EXERCISE PROMPT -
Give back all of the data exactly. Leave nothing out.

EXERCISE MATERIAL -
+ + +
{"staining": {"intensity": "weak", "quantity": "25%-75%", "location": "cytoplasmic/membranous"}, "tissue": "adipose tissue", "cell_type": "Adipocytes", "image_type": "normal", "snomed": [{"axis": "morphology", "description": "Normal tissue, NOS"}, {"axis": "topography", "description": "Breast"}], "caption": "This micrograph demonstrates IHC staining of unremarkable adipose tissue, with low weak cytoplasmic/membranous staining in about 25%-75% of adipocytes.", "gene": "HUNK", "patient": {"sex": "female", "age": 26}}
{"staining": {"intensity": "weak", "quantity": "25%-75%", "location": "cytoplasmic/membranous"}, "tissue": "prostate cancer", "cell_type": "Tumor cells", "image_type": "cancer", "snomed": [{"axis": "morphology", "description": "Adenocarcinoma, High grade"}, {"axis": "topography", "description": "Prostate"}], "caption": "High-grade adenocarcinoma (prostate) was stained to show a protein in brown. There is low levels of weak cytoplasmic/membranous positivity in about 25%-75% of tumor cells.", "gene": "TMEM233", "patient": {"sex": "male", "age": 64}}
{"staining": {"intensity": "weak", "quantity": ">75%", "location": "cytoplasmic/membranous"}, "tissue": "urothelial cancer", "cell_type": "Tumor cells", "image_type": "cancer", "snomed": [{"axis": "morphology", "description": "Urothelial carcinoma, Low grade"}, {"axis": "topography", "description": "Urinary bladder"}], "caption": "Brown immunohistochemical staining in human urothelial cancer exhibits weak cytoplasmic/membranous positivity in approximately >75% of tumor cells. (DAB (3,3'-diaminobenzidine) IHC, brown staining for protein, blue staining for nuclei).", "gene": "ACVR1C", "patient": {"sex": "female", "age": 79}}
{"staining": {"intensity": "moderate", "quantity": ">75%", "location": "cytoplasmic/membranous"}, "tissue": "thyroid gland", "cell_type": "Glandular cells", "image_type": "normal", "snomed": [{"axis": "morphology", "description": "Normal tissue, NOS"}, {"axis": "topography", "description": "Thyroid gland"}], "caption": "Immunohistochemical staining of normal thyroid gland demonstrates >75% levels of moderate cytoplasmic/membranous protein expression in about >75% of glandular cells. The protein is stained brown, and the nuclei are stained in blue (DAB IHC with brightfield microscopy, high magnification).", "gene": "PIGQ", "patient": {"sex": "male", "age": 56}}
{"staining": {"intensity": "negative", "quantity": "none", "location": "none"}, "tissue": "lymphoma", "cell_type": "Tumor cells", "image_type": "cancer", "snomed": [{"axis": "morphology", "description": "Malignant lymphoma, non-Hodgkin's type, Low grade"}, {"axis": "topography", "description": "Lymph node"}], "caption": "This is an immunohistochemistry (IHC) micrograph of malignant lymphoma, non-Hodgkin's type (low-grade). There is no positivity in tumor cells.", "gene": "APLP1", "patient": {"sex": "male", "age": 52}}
+ + +
EXERCISE OUTPUT -
{"staining": {"intensity": "weak", "quantity": "25%-75%", "location": "cytoplasmic/membranous"}, "tissue": "adipose tissue", "cell_type": "Adipocytes", "image_type": "normal", "snomed": [{"axis": "morphology", "description": "Normal tissue, NOS"}, {"axis": "topography", "description": "Breast"}], "caption": "This micrograph demonstrates IHC staining of unremarkable adipose tissue, with low weak cytoplasmic/membranous staining in about 25%-75% of adipocytes.", "gene": "HUNK", "patient": {"sex": "female", "age": 26}}
{"staining": {"intensity": "weak", "quantity": "25%-75%", "location": "cytoplasmic/membranous"}, "tissue": "prostate cancer", "cell_type": "Tumor cells", "image_type": "cancer", "snomed": [{"axis": "morphology", "description": "Adenocarcinoma, High grade"}, {"axis": "topography", "description": "Prostate"}], "caption": "High-grade adenocarcinoma (prostate) was stained to show a protein in brown. There is low levels of weak cytoplasmic/membranous positivity in about 25%-75% of tumor cells.", "gene": "TMEM233", "patient": {"sex": "male", "age": 64}}
{"staining": {"intensity": "weak", "quantity": ">75%", "location": "cytoplasmic/membranous"}, "tissue": "urothelial cancer", "cell_type": "Tumor cells", "image_type": "cancer", "snomed": [{"axis": "morphology", "description": "Urothelial carcinoma, Low grade"}, {"axis": "topography", "description": "Urinary bladder"}], "caption": "Brown immunohistochemical staining in human urothelial cancer exhibits weak cytoplasmic/membranous positivity in approximately >75% of tumor cells. (DAB (3,3'-diaminobenzidine) IHC, brown staining for protein, blue staining for nuclei).", "gene": "ACVR1C", "patient": {"sex": "female", "age": 79}}
{"staining": {"intensity": "moderate", "quantity": ">75%", "location": "cytoplasmic/membranous"}, "tissue": "thyroid gland", "cell_type": "Glandular cells", "image_type": "normal", "snomed": [{"axis": "morphology", "description": "Normal tissue, NOS"}, {"axis": "topography", "description": "Thyroid gland"}], "caption": "Immunohistochemical staining of normal thyroid gland demonstrates >75% levels of moderate cytoplasmic/membranous protein expression in about >75% of glandular cells. The protein is stained brown, and the nuclei are stained in blue (DAB IHC with brightfield microscopy, high magnification).", "gene": "PIGQ", "patient": {"sex": "male", "age": 56}}
{"staining": {"intensity": "negative", "quantity": "none", "location": "none"}, "tissue": "lymphoma", "cell_type": "Tumor cells", "image_type": "cancer", "snomed": [{"axis": "morphology", "description": "Malignant lymphoma, non-Hodgkin's type, Low grade"}, {"axis": "topography", "description": "Lymph node"}], "caption": "This is an immunohistochemistry (IHC) micrograph of malignant lymphoma, non-Hodgkin's type (low-grade). There is no positivity in tumor cells.", "gene": "APLP1", "patient": {"sex": "male", "age": 52}}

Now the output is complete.